La Procura chiede il processo per otto persone per le tangenti pagate all’Agenzia delle entrate del capoluogo lombardo. Tra i nomi del presunto giro di mazzette, vi sono quelli di Nicola Buccheri, dirigente delle direzione regionale delle entrate all’epoca dei fatti, e Francesco di Nardo, ex capo area controllo dell’Agenzia, oltre a quattro funzionari. Gli accusati avrebbero addolcito le verifiche fiscali alla società Milano logistica offrendo un trattamento soft in cambio di soldi. Le tangenti promesse ammontavano a 150 mila euro, ma alla fine furono versati solo 50 mila euro.
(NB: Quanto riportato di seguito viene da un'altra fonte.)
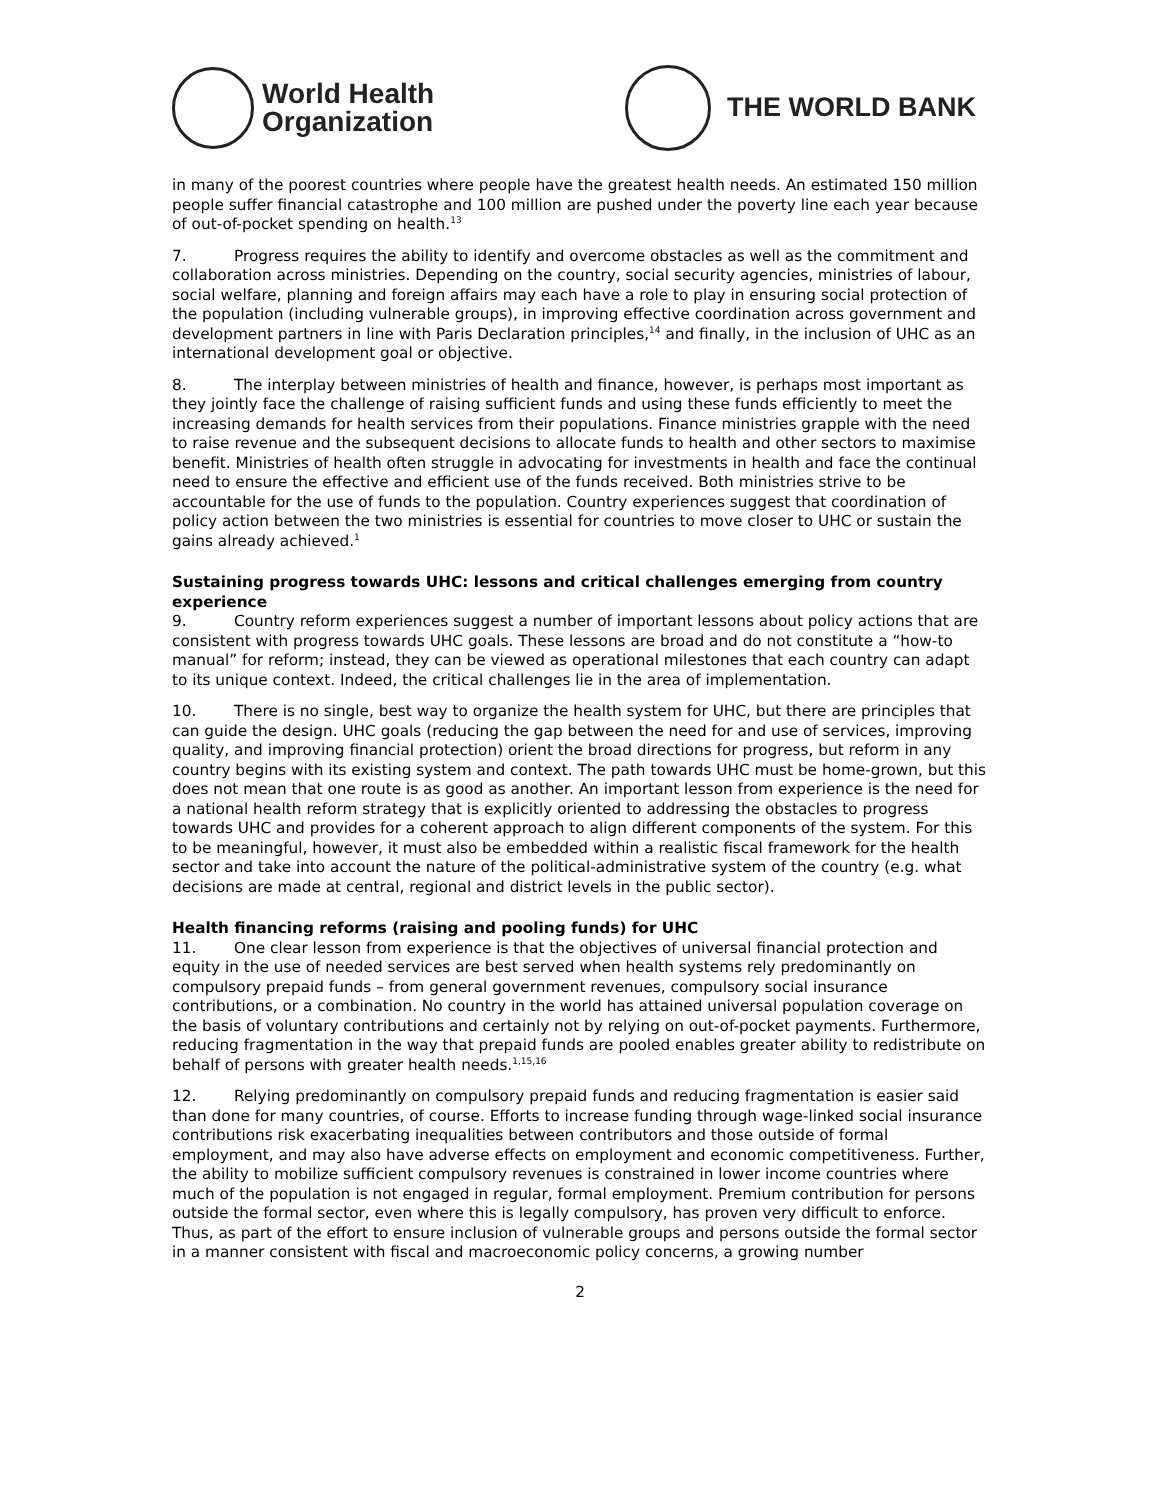World Health
Organization
THE WORLD BANK
in many of the poorest countries where people have the greatest health needs. An estimated 150 million people suffer financial catastrophe and 100 million are pushed under the poverty line each year because of out-of-pocket spending on health.<sup>13</sup>
7. Progress requires the ability to identify and overcome obstacles as well as the commitment and collaboration across ministries. Depending on the country, social security agencies, ministries of labour, social welfare, planning and foreign affairs may each have a role to play in ensuring social protection of the population (including vulnerable groups), in improving effective coordination across government and development partners in line with Paris Declaration principles,<sup>14</sup> and finally, in the inclusion of UHC as an international development goal or objective.
8. The interplay between ministries of health and finance, however, is perhaps most important as they jointly face the challenge of raising sufficient funds and using these funds efficiently to meet the increasing demands for health services from their populations. Finance ministries grapple with the need to raise revenue and the subsequent decisions to allocate funds to health and other sectors to maximise benefit. Ministries of health often struggle in advocating for investments in health and face the continual need to ensure the effective and efficient use of the funds received. Both ministries strive to be accountable for the use of funds to the population. Country experiences suggest that coordination of policy action between the two ministries is essential for countries to move closer to UHC or sustain the gains already achieved.<sup>1</sup>
Sustaining progress towards UHC: lessons and critical challenges emerging from country experience
9. Country reform experiences suggest a number of important lessons about policy actions that are consistent with progress towards UHC goals. These lessons are broad and do not constitute a “how-to manual” for reform; instead, they can be viewed as operational milestones that each country can adapt to its unique context. Indeed, the critical challenges lie in the area of implementation.
10. There is no single, best way to organize the health system for UHC, but there are principles that can guide the design. UHC goals (reducing the gap between the need for and use of services, improving quality, and improving financial protection) orient the broad directions for progress, but reform in any country begins with its existing system and context. The path towards UHC must be home-grown, but this does not mean that one route is as good as another. An important lesson from experience is the need for a national health reform strategy that is explicitly oriented to addressing the obstacles to progress towards UHC and provides for a coherent approach to align different components of the system. For this to be meaningful, however, it must also be embedded within a realistic fiscal framework for the health sector and take into account the nature of the political-administrative system of the country (e.g. what decisions are made at central, regional and district levels in the public sector).
Health financing reforms (raising and pooling funds) for UHC
11. One clear lesson from experience is that the objectives of universal financial protection and equity in the use of needed services are best served when health systems rely predominantly on compulsory prepaid funds – from general government revenues, compulsory social insurance contributions, or a combination. No country in the world has attained universal population coverage on the basis of voluntary contributions and certainly not by relying on out-of-pocket payments. Furthermore, reducing fragmentation in the way that prepaid funds are pooled enables greater ability to redistribute on behalf of persons with greater health needs.<sup>1,15,16</sup>
12. Relying predominantly on compulsory prepaid funds and reducing fragmentation is easier said than done for many countries, of course. Efforts to increase funding through wage-linked social insurance contributions risk exacerbating inequalities between contributors and those outside of formal employment, and may also have adverse effects on employment and economic competitiveness. Further, the ability to mobilize sufficient compulsory revenues is constrained in lower income countries where much of the population is not engaged in regular, formal employment. Premium contribution for persons outside the formal sector, even where this is legally compulsory, has proven very difficult to enforce. Thus, as part of the effort to ensure inclusion of vulnerable groups and persons outside the formal sector in a manner consistent with fiscal and macroeconomic policy concerns, a growing number
2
In uno stralcio dell’inchiesta, condotta dai Pm Stefano Civardi e Maurizio Romanelli, sono coinvolte anche due multinazionali farmaceutiche: la Schering spa e la Bechton Dichinson che avrebbero violato la legge 231, quella che obbliga le aziende a predisporre i modelli organizzativi adatti a prevenire la commissionedi reati.
L’accusa è conseguenza del fatto che la Procura indaga su due amminstratori di queste società, Giuseppe Bonfanti e Sergio Maria Liberatore per la Schering spa, entrambi accusati di corruzione.
Già ai tempi di Mani pulite, più di dieci anni fa, i controllori dle fisco erano stati bersagliati dalle inchieste del Pool.